Finding hidden features responsible for machine learning failures
There have been several situations where machine learning classifiers, trained to diagnose a particular disease (for example, lung cancer from chest x-rays), overfit on hidden features within the data. Examples include gridlines, surgical markers or evidence of treatment or text present in the images (see references for examples). This causes the classifier to fail on other type of images.
Although these “hidden pictures” are often visible, the presence of such features is not documented in the dataset. Several projects on this topic are possible:
- How can we detect hidden features with (semi-)automatic methods?
- How does removing these images (from training or test data) change the evaluation of existing methods?
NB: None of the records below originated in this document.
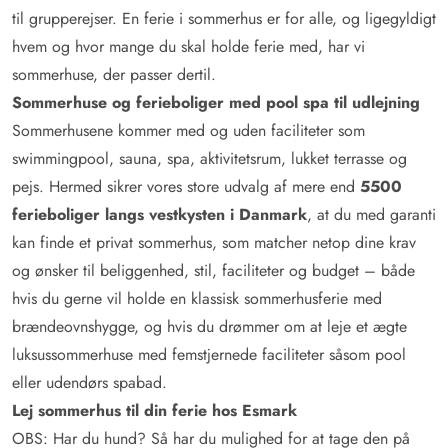
til grupperejser. En ferie i sommerhus er for alle, og ligegyldigt
hvem og hvor mange du skal holde ferie med, har vi
sommerhuse, der passer dertil.
Sommerhuse og ferieboliger med pool spa til udlejning
Sommerhusene kommer med og uden faciliteter som
swimmingpool, sauna, spa, aktivitetsrum, lukket terrasse og
pejs. Hermed sikrer vores store udvalg af mere end
5500
ferieboliger langs vestkysten i Danmark
, at du med garanti
kan finde et privat sommerhus, som matcher netop dine krav
og ønsker til beliggenhed, stil, faciliteter og budget – både
hvis du gerne vil holde en klassisk sommerhusferie med
brændeovnshygge, og hvis du drømmer om at leje et ægte
luksussommerhuse med femstjernede faciliteter såsom pool
eller udendørs spabad.
Lej sommerhus til din ferie hos Esmark
OBS: Har du hund? Så har du mulighed for at tage den på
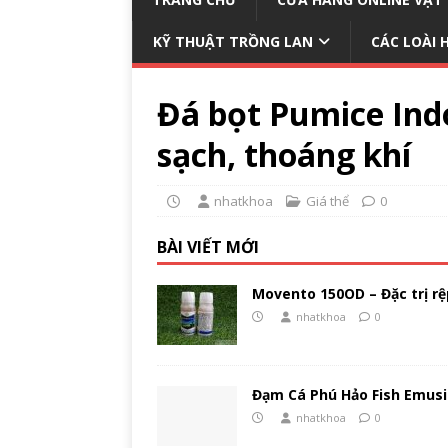
KỸ THUẬT TRỒNG LAN
CÁC LOÀI 
Đá bọt Pumice Indo
sạch, thoáng khí
nhatkhoa
Giá thể
0
BÀI VIẾT MỚI
Movento 150OD – Đặc trị rệp
nhatkhoa
0
Đạm Cá Phú Hảo Fish Emusi
nhatkhoa
0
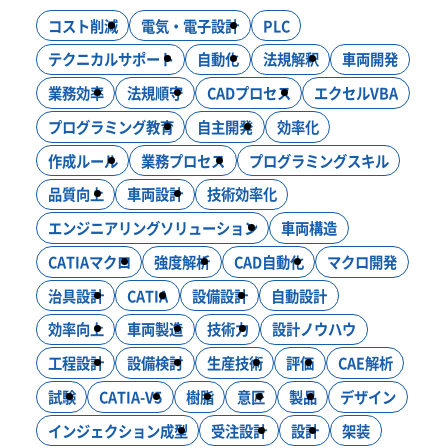
ニュース
コスト削減
電気・電子設計
PLC
システム開発
インフラ構築
コンサルティング
DXソリューション
テクニカルサポート
自動化
法規解釈
車両開発
ブログ
業務効率
法規順守
CADプロセス
エクセルVBA
モノづくり
プログラミング教育
自主開発
効率化
設計・製作・試作
CAE解析・試験・評価
作成ルール
業務プロセス
プログラミングスキル
新卒採用
生産技術
設計効率化支援
電気・電子・PLC制御
品質向上
車両設計
技術効率化
エンジニアリングソリューション
車両構造
CATIAマクロ
強度解析
CAD自動化
マクロ開発
キャリア採用
治具設計
CATIA
設備設計
自動設計
効率向上
車両製造
技術力
設計ノウハウ
工程設計
設備検討
生産技術
評価
CAE解析
お問い合わせ
試験
CATIA-V5
樹脂
意匠
製品
デザイン
インジェクション成型
受注設計
設計
架装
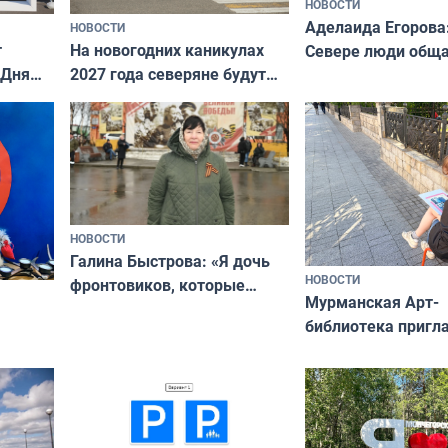
НОВОСТИ
Аделаида Егорова
НОВОСТИ
т
На новогодних каникулах
Севере люди общ
 Дня
2027 года северяне будут
не потому, что это
отдыхать 11 дней
а потому что
ты им интересен»
НОВОСТИ
Галина Быстрова: «Я дочь
НОВОСТИ
фронтовиков, которые
Мурманская Арт-
приехали осваивать Север»
библиотека пригл
сотрудничеству х
я
и фотографов
ира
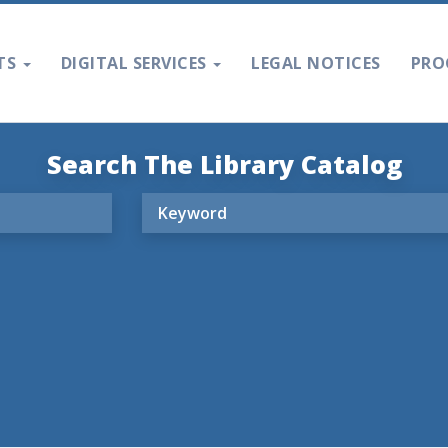
TS
DIGITAL SERVICES
LEGAL NOTICES
PRO
Search The Library Catalog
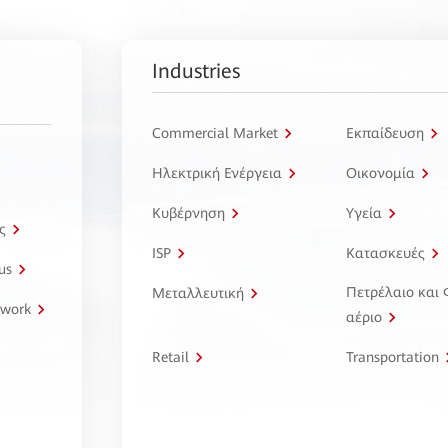
Industries
Commercial Market
Εκπαίδευση
Ηλεκτρική Ενέργεια
Οικονομία
Κυβέρνηση
Υγεία
ς
ISP
Κατασκευές
us
Πετρέλαιο και
Μεταλλευτική
twork
αέριο
Retail
Transportation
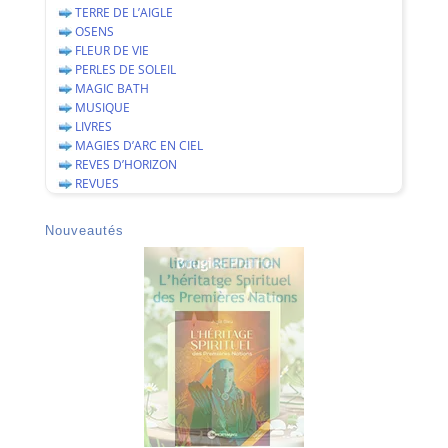
TERRE DE L’AIGLE
OSENS
FLEUR DE VIE
PERLES DE SOLEIL
MAGIC BATH
MUSIQUE
LIVRES
MAGIES D’ARC EN CIEL
REVES D’HORIZON
REVUES
Nouveautés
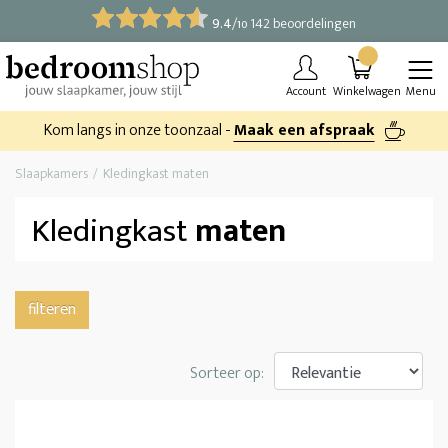
9.4
/
142 beoordelingen
10
Account
Winkelwagen
Menu
Kom langs in onze toonzaal -
Maak een afspraak
Slaapkamers
Kledingkast maten
Kledingkast
maten
filteren
Sorteer op:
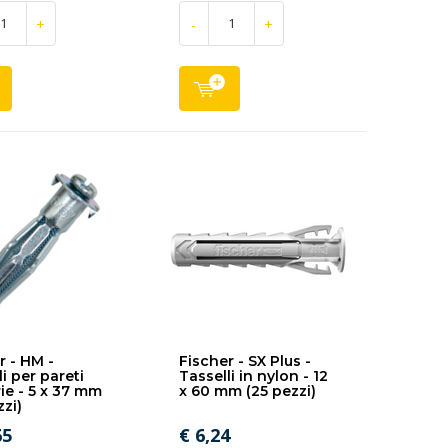
+
-
+
r - HM -
Fischer - SX Plus -
i per pareti
Tasselli in nylon - 12
rie - 5 x 37 mm
x 60 mm (25 pezzi)
zzi)
65
€ 6,24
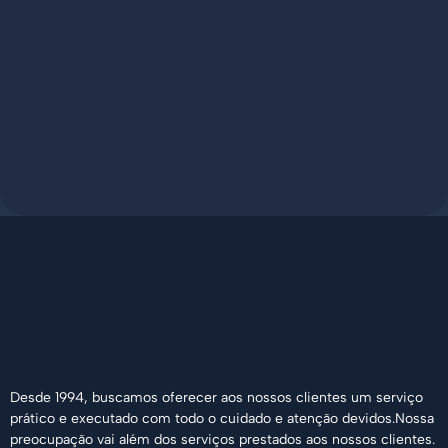
Desde 1994, buscamos oferecer aos nossos clientes um serviço
prático e executado com todo o cuidado e atenção devidos.Nossa
preocupação vai além dos serviços prestados aos nossos clientes.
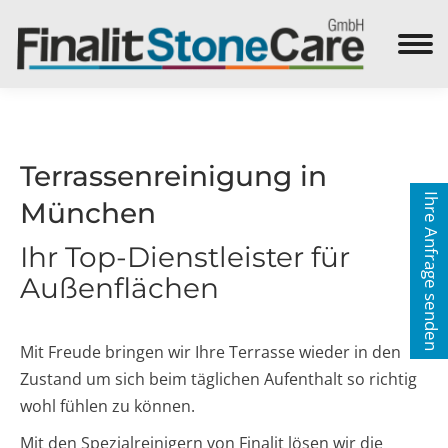
Search:
Terrassenreinigung in
Ihre Anfrage senden
München
Ihr Top-Dienstleister für
Außenflächen
Mit Freude bringen wir Ihre Terrasse wieder in den
Zustand um sich beim täglichen Aufenthalt so richtig
wohl fühlen zu können.
Mit den Spezialreinigern von Finalit lösen wir die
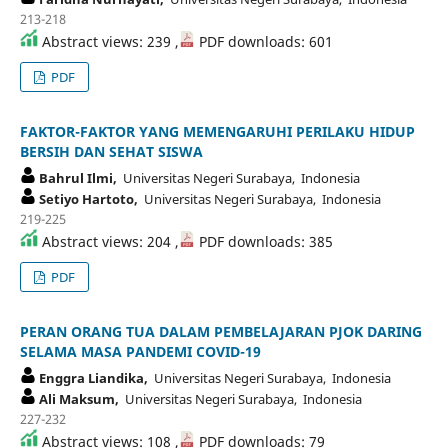
213-218
Abstract views: 239 ,
PDF downloads: 601
PDF
FAKTOR-FAKTOR YANG MEMENGARUHI PERILAKU HIDUP
BERSIH DAN SEHAT SISWA
Bahrul Ilmi,
Universitas Negeri Surabaya, Indonesia
Setiyo Hartoto,
Universitas Negeri Surabaya, Indonesia
219-225
Abstract views: 204 ,
PDF downloads: 385
PDF
PERAN ORANG TUA DALAM PEMBELAJARAN PJOK DARING
SELAMA MASA PANDEMI COVID-19
Enggra Liandika,
Universitas Negeri Surabaya, Indonesia
Ali Maksum,
Universitas Negeri Surabaya, Indonesia
227-232
Abstract views: 108 ,
PDF downloads: 79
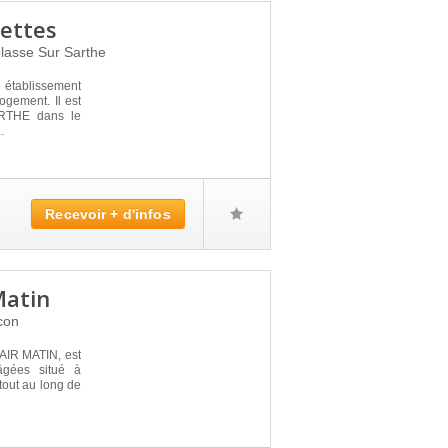
nettes
lasse Sur Sarthe
établissement
ogement. Il est
RTHE dans le
.
Recevoir + d'infos
Matin
con
IR MATIN, est
âgées situé à
tout au long de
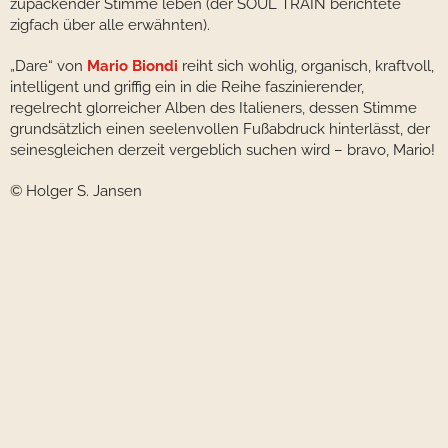
zupackender Stimme leben (der SOUL TRAIN berichtete
zigfach über alle erwähnten).
„Dare“ von
Mario Biondi
reiht sich wohlig, organisch, kraftvoll,
intelligent und griffig ein in die Reihe faszinierender,
regelrecht glorreicher Alben des Italieners, dessen Stimme
grundsätzlich einen seelenvollen Fußabdruck hinterlässt, der
seinesgleichen derzeit vergeblich suchen wird – bravo, Mario!
© Holger S. Jansen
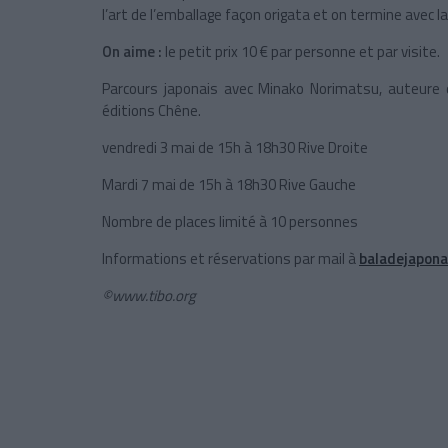
l’art de l’emballage façon origata et on termine avec l
On aime :
le petit prix 10 € par personne et par visite.
Parcours japonais avec Minako Norimatsu, auteure 
éditions Chêne.
vendredi 3 mai de 15h à 18h30 Rive Droite
Mardi 7 mai de 15h à 18h30 Rive Gauche
Nombre de places limité à 10 personnes
Informations et réservations par mail à
baladejapon
©www.tibo.org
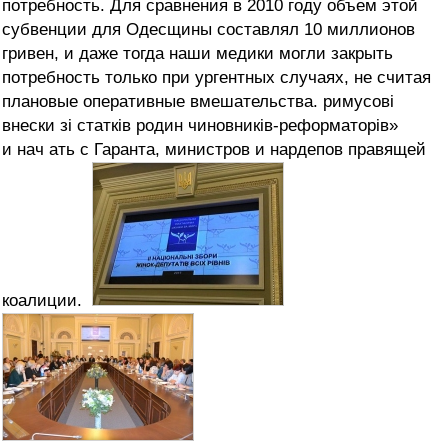
потребность. Для сравнения в 2010 году объем этой
субвенции для Одесщины составлял 10 миллионов
гривен, и даже тогда наши медики могли закрыть
потребность только при ургентных случаях, не считая
плановые оперативные вмешательства. римусові
внески зі статків родин чиновників-реформаторів»
и нач ать с Гаранта, министров и нардепов правящей
коалиции.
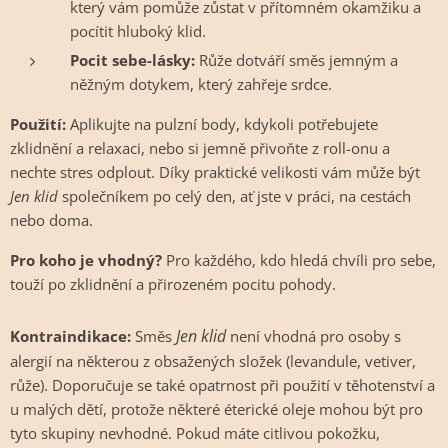
který vám pomůže zůstat v přítomném okamžiku a
pocítit hluboký klid.
Pocit sebe-lásky:
Růže dotváří směs jemným a
něžným dotykem, který zahřeje srdce.
Použití:
Aplikujte na pulzní body, kdykoli potřebujete
zklidnění a relaxaci, nebo si jemně přivoňte z roll-onu a
nechte stres odplout. Díky praktické velikosti vám může být
Jen klid
společníkem po celý den, ať jste v práci, na cestách
nebo doma.
Pro koho je vhodný?
Pro každého, kdo hledá chvíli pro sebe,
touží po zklidnění a přirozeném pocitu pohody.
Jen klid
Kontraindikace:
Směs
není vhodná pro osoby s
alergií na některou z obsažených složek (levandule, vetiver,
růže). Doporučuje se také opatrnost při použití v těhotenství a
u malých dětí, protože některé éterické oleje mohou být pro
tyto skupiny nevhodné. Pokud máte citlivou pokožku,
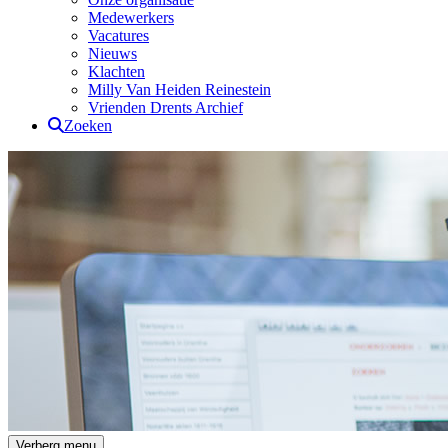
Medewerkers
Vacatures
Nieuws
Klachten
Milly Van Heiden Reinestein
Vrienden Drents Archief
Zoeken
Drents Archief
Verberg menu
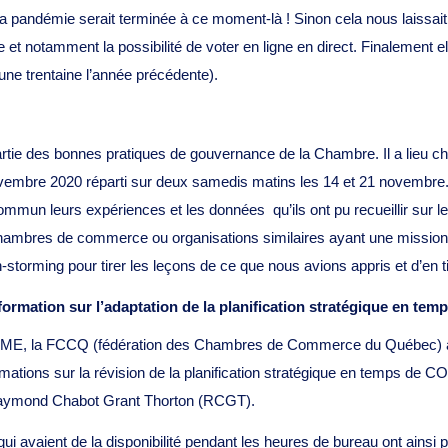
a pandémie serait terminée à ce moment-là ! Sinon cela nous laissait 
 et notamment la possibilité de voter en ligne en direct. Finalement el
une trentaine l’année précédente).
 partie des bonnes pratiques de gouvernance de la Chambre. Il a lieu
novembre 2020 réparti sur deux samedis matins les 14 et 21 novembre
ommun leurs expériences et les données qu’ils ont pu recueillir sur 
chambres de commerce ou organisations similaires ayant une mission
-storming pour tirer les leçons de ce que nous avions appris et d’en t
/formation sur l’adaptation de la planification stratégique en te
ME, la FCCQ (fédération des Chambres de Commerce du Québec) a 
formations sur la révision de la planification stratégique en temps 
Raymond Chabot Grant Thorton (RCGT).
ui avaient de la disponibilité pendant les heures de bureau ont ainsi p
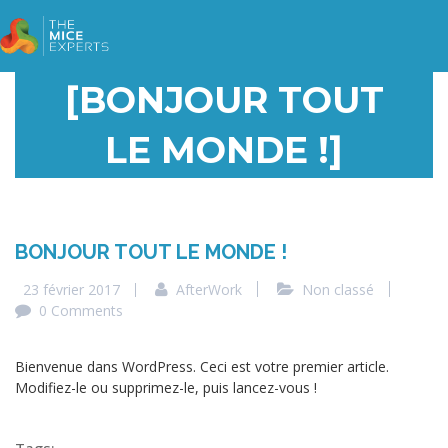
[BONJOUR TOUT
LE MONDE !]
BONJOUR TOUT LE MONDE !
23 février 2017
AfterWork
Non classé
0 Comments
Bienvenue dans WordPress. Ceci est votre premier article.
Modifiez-le ou supprimez-le, puis lancez-vous !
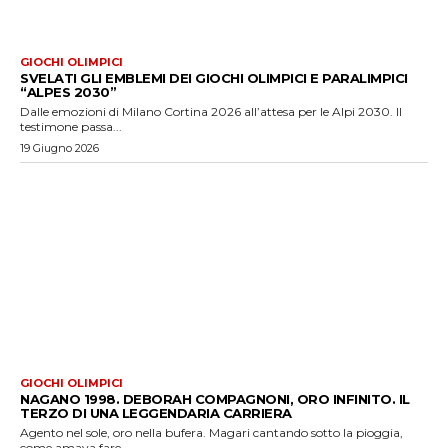
GIOCHI OLIMPICI
SVELATI GLI EMBLEMI DEI GIOCHI OLIMPICI E PARALIMPICI
“ALPES 2030”
Dalle emozioni di Milano Cortina 2026 all’attesa per le Alpi 2030. Il
testimone passa...
19 Giugno 2026
GIOCHI OLIMPICI
NAGANO 1998. DEBORAH COMPAGNONI, ORO INFINITO. IL
TERZO DI UNA LEGGENDARIA CARRIERA
Agento nel sole, oro nella bufera. Magari cantando sotto la pioggia,
come amava fare...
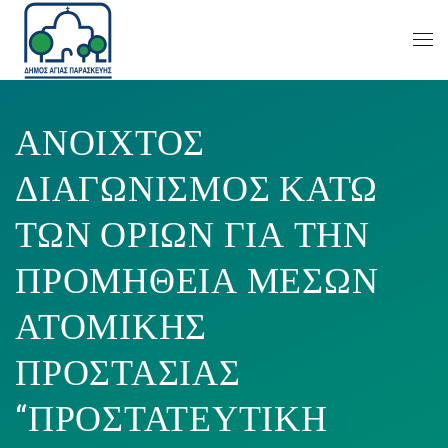
ΑΝΟΙΧΤΟΣ
ΔΙΑΓΩΝΙΣΜΟΣ ΚΑΤΩ
ΤΩΝ ΟΡΙΩΝ ΓΙΑ ΤΗΝ
ΠΡΟΜΗΘΕΙΑ ΜΕΣΩΝ
ΑΤΟΜΙΚΗΣ
ΠΡΟΣΤΑΣΙΑΣ
“ΠΡΟΣΤΑΤΕΥΤΙΚΗ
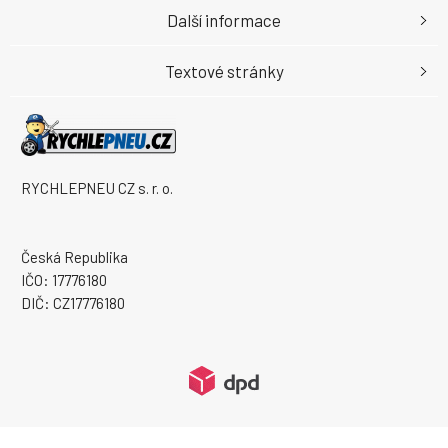
Další informace
Textové stránky
RYCHLEPNEU CZ s. r. o.
Česká Republika
IČO: 17776180
DIČ: CZ17776180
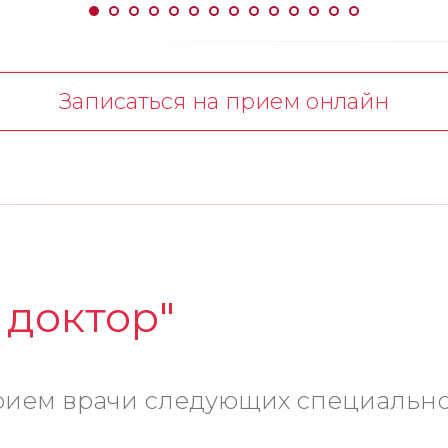
Записаться на прием онлайн
 доктор"
ием врачи следующих специальнос
, невролог, оториноларинголог, офт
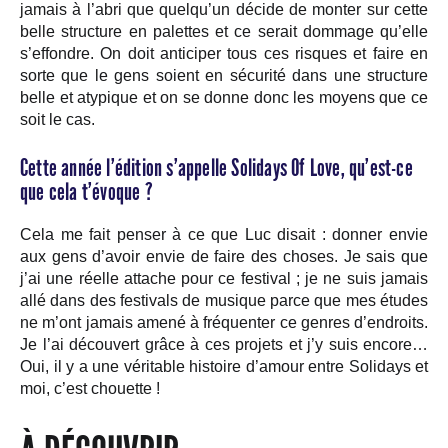
jamais à l’abri que quelqu’un décide de monter sur cette
belle structure en palettes et ce serait dommage qu’elle
s’effondre. On doit anticiper tous ces risques et faire en
sorte que le gens soient en sécurité dans une structure
belle et atypique et on se donne donc les moyens que ce
soit le cas.
Cette année l’édition s’appelle Solidays Of Love, qu’est-ce
que cela t’évoque ?
Cela me fait penser à ce que Luc disait : donner envie
aux gens d’avoir envie de faire des choses. Je sais que
j’ai une réelle attache pour ce festival ; je ne suis jamais
allé dans des festivals de musique parce que mes études
ne m’ont jamais amené à fréquenter ce genres d’endroits.
Je l’ai découvert grâce à ces projets et j’y suis encore…
Oui, il y a une véritable histoire d’amour entre Solidays et
moi, c’est chouette !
- Can we achieve similar results with smaller, but better curated datasets?
Oakden-Rayner, L., Dunnmon, J., Carneiro, G., & Ré, C. (2020). Hidden stratification causes clinically meaningful failures in machine learning for medical imaging. In Proceedings of the ACM conference on health, inference, and learning (pp. 151-159).
Varoquaux, Gaël, and Veronika Cheplygina. “How I failed machine learning in medical imaging–shortcomings and recommendations.” arXiv preprint arXiv:2103.10292 (2021).
Winkler, J. K., Fink, C., Toberer, F., Enk, A., Deinlein, T., Hofmann-Wellenhof, R., … & Haenssle, H. A. (2019). Association between surgical skin markings in dermoscopic images and diagnostic performance of a deep learning convolutional neural network for melanoma recognition. JAMA dermatology, 155(10), 1135-1141.